Possibly more important, he said, is that the work decreased the impact of intense rainfall in the spring and too little precipitation in the summer. Better soil health improves water infiltration and holds water when it’s needed in dry months.

It also decreases flooding, which has plagued the state in recent years. Damage from flooding along the Missouri and Mississippi rivers last year hit an estimated $2 billion in Iowa.

Hatfield estimates that Iowa could reduce its carbon footprint by 25 million tons of carbon annually, with farmers growing cover crops and parking the tractor during spring and fall tillage. The impact on water alone would be tremendous, he said.

Despite the benefits, tradition drives practices for farmers, Hatfield said. Carbon-capture farming “sounds kind of radical ... and there’s economic risk to all of this,” he said. Farmers can lose yields and money, for example, if they use a cover crop that ties up nutrients when cash crops need them.

And few markets exist for a third crop, such as oats, that can be added to a corn and soybean rotation to improve soil health and carbon retention.

Hatfield said the average age of Iowa and U.S. farmers — both 57 — also may make growers less receptive to change.

“You get to a certain age where you’re comfortable and you don’t want to do something different,” Hatfield said. “We’re all that way.”

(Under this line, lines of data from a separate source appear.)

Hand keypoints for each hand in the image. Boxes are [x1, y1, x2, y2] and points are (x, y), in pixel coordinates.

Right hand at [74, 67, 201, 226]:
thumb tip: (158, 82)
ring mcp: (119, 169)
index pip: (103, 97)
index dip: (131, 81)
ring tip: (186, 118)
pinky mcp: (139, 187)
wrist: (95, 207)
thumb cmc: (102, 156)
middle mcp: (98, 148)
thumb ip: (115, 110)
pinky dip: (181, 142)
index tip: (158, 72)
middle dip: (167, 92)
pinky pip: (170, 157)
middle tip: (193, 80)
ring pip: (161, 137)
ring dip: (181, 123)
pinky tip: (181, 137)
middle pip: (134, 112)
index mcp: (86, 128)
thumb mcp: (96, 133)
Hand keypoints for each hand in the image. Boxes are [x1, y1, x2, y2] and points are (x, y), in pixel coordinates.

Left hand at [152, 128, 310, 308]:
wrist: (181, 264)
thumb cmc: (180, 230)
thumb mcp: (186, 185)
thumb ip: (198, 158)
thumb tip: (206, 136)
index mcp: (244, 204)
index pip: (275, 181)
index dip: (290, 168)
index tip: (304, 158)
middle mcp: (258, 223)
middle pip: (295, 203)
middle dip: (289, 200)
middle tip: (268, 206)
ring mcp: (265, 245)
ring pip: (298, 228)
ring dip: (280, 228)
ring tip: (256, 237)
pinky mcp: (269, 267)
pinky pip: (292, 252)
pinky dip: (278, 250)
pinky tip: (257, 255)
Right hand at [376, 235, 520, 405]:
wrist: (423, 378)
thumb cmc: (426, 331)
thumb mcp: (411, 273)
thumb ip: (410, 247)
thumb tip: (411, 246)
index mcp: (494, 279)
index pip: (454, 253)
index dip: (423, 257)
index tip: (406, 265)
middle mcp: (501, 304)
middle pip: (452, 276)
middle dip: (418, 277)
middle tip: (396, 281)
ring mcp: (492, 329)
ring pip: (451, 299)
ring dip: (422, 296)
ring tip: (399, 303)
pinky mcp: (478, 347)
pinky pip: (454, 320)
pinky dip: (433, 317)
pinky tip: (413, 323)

But Wade Dooley, who farms with his father near Albion in central Iowa, said his generation is looking for change, primarily because of the difficulty in making money by farming.

That’s why the 37-year-old said he’s willing to try new practices and share his experience with other growers who worry adding conservation practices that build carbon will backfire.

“When you try something new, you’re more likely to screw up,” Dooley said. “And when times are tough, nobody wants to make those mistakes.”

Dooley, who’s waiting to see which carbon market program works best before joining, said adopting conservation practices is a “ladder, not a diving board.”

“It’s going to take us all putting our bits and pieces together to do dramatic things,” he said, adding that farmers have the ability. “We converted almost the entire state from tallgrass prairie to corn and soybeans. ... We can shift the biology again.”

“The climate is changing, and we’ll have to change with it or we won’t have a job,” Dooley said.